Extracted page text data
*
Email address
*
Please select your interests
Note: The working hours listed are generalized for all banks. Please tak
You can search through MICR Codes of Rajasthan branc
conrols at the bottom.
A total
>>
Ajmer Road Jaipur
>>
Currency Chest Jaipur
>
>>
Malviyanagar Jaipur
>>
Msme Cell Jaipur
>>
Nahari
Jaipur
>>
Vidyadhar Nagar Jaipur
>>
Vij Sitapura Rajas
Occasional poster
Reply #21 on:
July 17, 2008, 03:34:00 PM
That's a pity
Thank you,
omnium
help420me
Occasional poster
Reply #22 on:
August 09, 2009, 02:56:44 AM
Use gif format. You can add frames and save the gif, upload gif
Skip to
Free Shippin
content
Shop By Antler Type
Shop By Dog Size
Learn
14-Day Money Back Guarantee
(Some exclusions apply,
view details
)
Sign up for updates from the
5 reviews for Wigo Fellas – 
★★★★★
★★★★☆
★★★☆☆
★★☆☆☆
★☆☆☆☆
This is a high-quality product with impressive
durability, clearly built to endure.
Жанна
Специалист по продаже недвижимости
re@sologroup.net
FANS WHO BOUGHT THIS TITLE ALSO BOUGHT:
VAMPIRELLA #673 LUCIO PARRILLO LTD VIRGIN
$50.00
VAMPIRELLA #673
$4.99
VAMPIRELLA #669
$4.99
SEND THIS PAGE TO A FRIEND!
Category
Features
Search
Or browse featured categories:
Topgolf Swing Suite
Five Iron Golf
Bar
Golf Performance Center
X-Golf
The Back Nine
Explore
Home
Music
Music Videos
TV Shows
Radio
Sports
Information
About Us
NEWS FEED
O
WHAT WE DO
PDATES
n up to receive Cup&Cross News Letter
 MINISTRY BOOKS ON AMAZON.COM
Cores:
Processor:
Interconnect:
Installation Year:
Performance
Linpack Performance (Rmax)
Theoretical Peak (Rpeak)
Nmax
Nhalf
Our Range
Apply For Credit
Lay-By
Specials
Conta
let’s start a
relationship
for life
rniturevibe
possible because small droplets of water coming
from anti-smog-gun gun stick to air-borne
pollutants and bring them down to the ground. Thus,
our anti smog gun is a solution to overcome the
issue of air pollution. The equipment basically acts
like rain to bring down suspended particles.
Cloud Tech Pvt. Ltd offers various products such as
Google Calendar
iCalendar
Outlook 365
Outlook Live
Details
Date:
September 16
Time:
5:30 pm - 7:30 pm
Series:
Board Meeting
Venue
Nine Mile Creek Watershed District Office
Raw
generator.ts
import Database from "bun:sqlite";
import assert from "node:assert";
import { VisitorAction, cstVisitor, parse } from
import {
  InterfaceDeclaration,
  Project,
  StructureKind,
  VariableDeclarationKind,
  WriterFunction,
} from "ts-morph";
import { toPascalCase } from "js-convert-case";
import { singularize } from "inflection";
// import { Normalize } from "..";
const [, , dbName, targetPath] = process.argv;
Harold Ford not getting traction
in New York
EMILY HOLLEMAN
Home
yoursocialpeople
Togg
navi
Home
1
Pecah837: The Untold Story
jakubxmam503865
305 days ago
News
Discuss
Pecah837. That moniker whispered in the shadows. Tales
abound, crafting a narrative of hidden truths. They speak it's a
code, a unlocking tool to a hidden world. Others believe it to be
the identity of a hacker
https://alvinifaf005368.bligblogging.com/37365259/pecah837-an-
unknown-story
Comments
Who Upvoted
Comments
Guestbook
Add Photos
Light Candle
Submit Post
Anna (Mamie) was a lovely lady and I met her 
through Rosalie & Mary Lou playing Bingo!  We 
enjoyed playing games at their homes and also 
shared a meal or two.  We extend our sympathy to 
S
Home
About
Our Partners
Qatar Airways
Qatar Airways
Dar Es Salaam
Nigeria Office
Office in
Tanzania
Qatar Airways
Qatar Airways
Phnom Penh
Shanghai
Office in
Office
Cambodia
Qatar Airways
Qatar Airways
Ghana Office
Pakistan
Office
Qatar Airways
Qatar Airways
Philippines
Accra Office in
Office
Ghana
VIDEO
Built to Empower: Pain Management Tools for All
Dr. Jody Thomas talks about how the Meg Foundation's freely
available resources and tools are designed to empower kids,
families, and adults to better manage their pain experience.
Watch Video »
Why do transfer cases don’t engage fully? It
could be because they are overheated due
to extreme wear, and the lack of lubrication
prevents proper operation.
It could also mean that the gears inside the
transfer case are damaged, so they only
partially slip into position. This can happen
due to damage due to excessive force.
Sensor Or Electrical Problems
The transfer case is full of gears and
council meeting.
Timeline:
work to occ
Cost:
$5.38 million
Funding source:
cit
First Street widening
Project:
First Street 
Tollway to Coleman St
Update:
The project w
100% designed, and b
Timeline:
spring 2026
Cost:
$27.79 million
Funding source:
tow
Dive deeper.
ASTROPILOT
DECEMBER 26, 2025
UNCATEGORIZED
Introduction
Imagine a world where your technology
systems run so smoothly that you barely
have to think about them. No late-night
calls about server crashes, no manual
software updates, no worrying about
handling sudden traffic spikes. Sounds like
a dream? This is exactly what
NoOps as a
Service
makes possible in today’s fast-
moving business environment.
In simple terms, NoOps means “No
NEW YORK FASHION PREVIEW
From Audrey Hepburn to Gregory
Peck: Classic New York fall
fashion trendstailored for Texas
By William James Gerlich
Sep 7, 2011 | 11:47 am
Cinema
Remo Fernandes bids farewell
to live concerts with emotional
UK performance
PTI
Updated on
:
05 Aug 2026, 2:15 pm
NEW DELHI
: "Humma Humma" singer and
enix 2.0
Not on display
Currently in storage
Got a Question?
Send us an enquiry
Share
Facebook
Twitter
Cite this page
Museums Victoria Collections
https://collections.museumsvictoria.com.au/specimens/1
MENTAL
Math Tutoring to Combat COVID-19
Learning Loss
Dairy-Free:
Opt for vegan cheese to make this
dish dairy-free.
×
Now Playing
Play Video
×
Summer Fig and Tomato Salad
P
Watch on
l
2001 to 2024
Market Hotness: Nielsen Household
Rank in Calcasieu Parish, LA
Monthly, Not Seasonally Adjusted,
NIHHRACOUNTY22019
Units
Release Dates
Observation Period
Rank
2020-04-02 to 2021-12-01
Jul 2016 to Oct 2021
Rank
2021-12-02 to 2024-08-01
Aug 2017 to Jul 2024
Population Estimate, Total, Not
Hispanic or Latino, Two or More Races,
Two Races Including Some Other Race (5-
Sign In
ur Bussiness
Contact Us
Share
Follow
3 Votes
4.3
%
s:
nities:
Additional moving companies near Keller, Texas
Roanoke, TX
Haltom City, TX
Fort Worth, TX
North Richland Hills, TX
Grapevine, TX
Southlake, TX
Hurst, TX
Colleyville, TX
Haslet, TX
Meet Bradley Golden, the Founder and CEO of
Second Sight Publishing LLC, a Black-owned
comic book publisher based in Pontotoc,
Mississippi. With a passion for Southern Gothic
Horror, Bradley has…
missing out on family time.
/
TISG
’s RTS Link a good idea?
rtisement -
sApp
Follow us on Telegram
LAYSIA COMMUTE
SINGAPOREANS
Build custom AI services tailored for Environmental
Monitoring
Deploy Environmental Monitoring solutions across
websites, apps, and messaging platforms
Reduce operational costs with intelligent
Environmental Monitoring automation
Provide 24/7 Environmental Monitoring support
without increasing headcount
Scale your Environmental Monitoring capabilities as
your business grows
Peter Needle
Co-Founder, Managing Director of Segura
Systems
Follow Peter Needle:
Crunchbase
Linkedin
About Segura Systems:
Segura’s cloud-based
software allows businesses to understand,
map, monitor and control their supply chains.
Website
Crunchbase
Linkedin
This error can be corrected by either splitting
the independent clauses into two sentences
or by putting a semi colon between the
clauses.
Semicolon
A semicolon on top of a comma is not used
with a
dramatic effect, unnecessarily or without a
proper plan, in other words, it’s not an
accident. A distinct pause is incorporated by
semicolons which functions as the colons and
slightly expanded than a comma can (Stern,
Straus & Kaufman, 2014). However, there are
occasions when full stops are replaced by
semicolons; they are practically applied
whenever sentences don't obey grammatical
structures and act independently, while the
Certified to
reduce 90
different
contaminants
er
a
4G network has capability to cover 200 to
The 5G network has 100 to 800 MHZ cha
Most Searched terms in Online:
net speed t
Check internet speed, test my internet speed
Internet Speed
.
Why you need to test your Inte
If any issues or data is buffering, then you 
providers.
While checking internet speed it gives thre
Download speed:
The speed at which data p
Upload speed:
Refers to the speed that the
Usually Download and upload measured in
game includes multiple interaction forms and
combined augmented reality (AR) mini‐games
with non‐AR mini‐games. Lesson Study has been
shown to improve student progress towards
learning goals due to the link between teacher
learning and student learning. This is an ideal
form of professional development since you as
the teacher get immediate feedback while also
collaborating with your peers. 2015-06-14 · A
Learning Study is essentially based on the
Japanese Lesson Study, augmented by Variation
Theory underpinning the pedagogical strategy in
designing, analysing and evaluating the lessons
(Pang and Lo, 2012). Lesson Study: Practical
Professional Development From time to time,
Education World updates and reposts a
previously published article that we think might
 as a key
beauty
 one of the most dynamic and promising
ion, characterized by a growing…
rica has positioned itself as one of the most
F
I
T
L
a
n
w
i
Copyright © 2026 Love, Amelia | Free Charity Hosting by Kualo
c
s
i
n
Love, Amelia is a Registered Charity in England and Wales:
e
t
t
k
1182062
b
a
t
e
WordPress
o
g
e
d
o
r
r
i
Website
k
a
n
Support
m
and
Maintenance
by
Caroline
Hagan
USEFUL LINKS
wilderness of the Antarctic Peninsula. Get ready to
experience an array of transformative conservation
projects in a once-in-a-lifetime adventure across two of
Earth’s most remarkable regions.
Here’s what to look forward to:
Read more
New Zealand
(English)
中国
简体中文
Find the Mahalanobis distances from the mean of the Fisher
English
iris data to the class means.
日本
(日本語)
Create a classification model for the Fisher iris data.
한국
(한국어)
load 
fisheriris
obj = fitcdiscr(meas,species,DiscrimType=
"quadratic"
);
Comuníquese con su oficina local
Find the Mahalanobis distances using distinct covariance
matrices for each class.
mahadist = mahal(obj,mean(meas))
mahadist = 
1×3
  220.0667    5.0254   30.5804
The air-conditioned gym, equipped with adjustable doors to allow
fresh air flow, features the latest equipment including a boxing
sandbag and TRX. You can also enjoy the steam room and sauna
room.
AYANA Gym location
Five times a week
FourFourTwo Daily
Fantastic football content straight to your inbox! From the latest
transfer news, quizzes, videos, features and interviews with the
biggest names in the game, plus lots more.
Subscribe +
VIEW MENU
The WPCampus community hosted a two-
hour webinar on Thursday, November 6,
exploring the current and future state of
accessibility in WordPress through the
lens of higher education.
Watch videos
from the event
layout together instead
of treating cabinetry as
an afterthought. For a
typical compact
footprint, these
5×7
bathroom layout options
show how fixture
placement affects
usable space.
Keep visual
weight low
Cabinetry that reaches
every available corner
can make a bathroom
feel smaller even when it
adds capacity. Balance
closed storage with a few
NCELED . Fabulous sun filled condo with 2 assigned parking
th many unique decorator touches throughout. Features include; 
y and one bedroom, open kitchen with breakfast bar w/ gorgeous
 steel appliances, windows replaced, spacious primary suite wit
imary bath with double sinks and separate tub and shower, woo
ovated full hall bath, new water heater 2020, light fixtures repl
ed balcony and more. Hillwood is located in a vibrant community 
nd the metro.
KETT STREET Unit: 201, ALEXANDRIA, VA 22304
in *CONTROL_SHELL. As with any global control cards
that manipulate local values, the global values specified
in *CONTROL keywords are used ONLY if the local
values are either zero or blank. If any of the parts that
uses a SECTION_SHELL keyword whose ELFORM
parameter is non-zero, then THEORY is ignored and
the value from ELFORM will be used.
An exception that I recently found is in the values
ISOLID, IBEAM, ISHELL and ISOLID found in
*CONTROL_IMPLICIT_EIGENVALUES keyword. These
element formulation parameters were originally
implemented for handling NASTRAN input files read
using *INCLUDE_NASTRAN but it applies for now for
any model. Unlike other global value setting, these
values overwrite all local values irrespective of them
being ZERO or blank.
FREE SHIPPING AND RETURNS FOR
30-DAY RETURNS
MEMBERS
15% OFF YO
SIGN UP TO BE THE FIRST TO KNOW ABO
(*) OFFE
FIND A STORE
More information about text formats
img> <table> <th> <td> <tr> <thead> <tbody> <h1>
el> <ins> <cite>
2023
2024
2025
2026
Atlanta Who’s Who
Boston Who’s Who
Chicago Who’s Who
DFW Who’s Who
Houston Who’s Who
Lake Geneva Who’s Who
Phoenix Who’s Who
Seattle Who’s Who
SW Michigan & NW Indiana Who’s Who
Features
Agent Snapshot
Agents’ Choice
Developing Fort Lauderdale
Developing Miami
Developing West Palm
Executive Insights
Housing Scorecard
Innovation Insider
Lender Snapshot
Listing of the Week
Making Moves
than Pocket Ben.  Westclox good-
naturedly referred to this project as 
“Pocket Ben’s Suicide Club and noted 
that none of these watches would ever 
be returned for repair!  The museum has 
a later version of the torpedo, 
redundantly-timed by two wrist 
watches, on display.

#### Exercise aim
Copy the lines of the data above exactly as written, beginning with the line containing "4G network has capability to cover 200 to" and ending with the line containing "learning goals due", and leave out all other lines.

#### Written response
4G network has capability to cover 200 to
The 5G network has 100 to 800 MHZ cha
Most Searched terms in Online:
net speed t
Check internet speed, test my internet speed
Internet Speed
.
Why you need to test your Inte
If any issues or data is buffering, then you 
providers.
While checking internet speed it gives thre
Download speed:
The speed at which data p
Upload speed:
Refers to the speed that the
Usually Download and upload measured in
game includes multiple interaction forms and
combined augmented reality (AR) mini‐games
with non‐AR mini‐games. Lesson Study has been
shown to improve student progress towards
learning goals due to the link between teacher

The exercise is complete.